APPLY WHAT YOU READ:
1) According to the interview below, in what month and year did the murder of Stephen Lawrence take place?
2) List every question that the speaker asks in the first paragraph of the interview below.
3) Condense the paragraph of the interview below that begins "I like to research a subject" into one shorter paragraph that keeps its main facts.

EXTRACT:
As somebody once said: “and the struggle continues”! It might be a different struggle. The black struggle, I explore in the play is happening to today, maybe in a different shape and form but it is still going on. The murder of Stephen Lawrence will tell you that! The injustice was their, the racism almost palpable. Have we learned anything from that time in April 1993? Has the system changed? Has the institution changed? Of course it hasn’t. The era in the play is different, but they rules of engagement are the same. Politicians will only talk about immigration when they have a weak mandate or when they are sliding down in the polls. I would hope the audience would recognise the association from then and now.

The plays in this series of readings are all focused on different themes but held together by the strand of the ‘black experience,’ what gives joy in exploring the stories that arise from the black experience either here in the UK or from the US, perspective through your work?

I like to research a subject and try and find out as much as I can. What I do find interesting is starting off at one while the research takes me to another intriguing aspect. Another very little known black hero or heroine (to some of us) such as Harriet Tubman finding out these brave people gives me immense pleasure and utter respect and admiration for what they have achieved or what they tried to do.

Given that that era represents a lot of pain and at present, the US is still heavily divided along the lines of race with its first African American experience, whose is aptly in the title of your play, what gives you hope about the future?

INFORMATION:
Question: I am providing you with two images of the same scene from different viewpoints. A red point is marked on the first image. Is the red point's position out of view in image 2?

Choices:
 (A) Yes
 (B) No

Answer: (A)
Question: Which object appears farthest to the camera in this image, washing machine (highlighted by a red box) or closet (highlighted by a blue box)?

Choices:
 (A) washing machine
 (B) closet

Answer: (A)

YOUR RESPONSES:
1) April 1993.

2)
- Have we learned anything from that time in April 1993?
- Has the system changed?
- Has the institution changed?

3) The speaker likes to research a subject as fully as possible and finds it interesting when research that starts on one topic leads to another intriguing aspect. Discovering little-known black heroes and heroines such as Harriet Tubman brings the speaker immense pleasure, along with deep respect and admiration for what these brave people achieved or tried to do.